» DATA RECORDS
= Beginning of Section =

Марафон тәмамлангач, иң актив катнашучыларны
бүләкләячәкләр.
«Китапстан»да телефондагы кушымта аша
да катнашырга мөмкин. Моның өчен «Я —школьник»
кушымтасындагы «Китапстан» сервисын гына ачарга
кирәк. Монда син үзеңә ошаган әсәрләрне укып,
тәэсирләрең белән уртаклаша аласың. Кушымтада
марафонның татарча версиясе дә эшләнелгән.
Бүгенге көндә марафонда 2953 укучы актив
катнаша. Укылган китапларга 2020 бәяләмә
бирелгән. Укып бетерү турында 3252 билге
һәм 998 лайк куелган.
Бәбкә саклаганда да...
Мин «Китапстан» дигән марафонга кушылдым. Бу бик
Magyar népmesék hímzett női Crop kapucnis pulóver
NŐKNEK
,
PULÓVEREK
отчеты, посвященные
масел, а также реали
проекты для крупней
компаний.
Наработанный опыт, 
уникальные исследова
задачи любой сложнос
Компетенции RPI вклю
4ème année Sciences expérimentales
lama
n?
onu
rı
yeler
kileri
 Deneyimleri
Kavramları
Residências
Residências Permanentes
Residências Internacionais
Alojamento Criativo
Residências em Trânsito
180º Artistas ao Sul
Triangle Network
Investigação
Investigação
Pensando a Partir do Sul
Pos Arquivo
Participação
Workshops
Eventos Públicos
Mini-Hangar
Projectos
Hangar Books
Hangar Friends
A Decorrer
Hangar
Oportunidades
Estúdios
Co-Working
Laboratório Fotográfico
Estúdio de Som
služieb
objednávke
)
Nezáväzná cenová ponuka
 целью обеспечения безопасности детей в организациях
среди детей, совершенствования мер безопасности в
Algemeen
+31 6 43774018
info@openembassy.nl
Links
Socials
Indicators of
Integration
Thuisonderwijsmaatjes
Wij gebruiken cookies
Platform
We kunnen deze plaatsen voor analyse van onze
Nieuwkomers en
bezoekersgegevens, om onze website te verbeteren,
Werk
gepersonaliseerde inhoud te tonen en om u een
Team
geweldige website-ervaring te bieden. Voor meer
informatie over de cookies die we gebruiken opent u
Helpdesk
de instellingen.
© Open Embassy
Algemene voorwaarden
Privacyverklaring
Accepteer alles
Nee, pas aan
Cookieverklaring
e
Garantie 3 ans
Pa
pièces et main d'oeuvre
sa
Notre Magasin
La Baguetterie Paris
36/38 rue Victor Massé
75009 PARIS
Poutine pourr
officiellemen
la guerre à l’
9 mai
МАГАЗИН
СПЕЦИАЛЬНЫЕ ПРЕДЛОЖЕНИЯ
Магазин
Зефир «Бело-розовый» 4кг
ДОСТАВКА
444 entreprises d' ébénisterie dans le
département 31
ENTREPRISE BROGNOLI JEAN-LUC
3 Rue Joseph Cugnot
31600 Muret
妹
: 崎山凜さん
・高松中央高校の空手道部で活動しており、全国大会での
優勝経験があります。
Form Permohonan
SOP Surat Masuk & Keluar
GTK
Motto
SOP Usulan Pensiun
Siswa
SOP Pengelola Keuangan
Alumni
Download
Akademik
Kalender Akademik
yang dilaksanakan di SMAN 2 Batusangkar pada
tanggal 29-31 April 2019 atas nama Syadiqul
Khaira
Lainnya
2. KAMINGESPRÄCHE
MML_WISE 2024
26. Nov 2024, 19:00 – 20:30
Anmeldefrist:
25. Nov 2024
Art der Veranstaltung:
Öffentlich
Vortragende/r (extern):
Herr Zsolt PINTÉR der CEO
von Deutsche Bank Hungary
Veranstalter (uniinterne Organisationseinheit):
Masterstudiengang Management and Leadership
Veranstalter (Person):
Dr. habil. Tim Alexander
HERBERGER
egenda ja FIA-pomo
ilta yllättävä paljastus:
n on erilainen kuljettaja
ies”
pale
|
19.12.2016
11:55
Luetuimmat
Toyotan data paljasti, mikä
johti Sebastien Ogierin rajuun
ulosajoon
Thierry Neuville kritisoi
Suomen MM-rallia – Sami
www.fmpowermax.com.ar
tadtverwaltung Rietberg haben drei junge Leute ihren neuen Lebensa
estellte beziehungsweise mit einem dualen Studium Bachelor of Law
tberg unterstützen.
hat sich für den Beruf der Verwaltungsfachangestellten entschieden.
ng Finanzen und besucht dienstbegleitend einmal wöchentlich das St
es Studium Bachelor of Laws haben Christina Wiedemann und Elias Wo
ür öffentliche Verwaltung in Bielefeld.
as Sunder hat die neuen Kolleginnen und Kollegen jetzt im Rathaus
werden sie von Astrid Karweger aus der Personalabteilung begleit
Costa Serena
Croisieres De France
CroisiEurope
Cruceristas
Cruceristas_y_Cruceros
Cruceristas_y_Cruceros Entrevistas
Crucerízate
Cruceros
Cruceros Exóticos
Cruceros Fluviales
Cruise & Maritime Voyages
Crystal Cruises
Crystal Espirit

= End of Section =

» THE TASK
Pull every line containing the word "cookies" out of the material and copy it.

» RESPONSE
Wij gebruiken cookies
informatie over de cookies die we gebruiken opent u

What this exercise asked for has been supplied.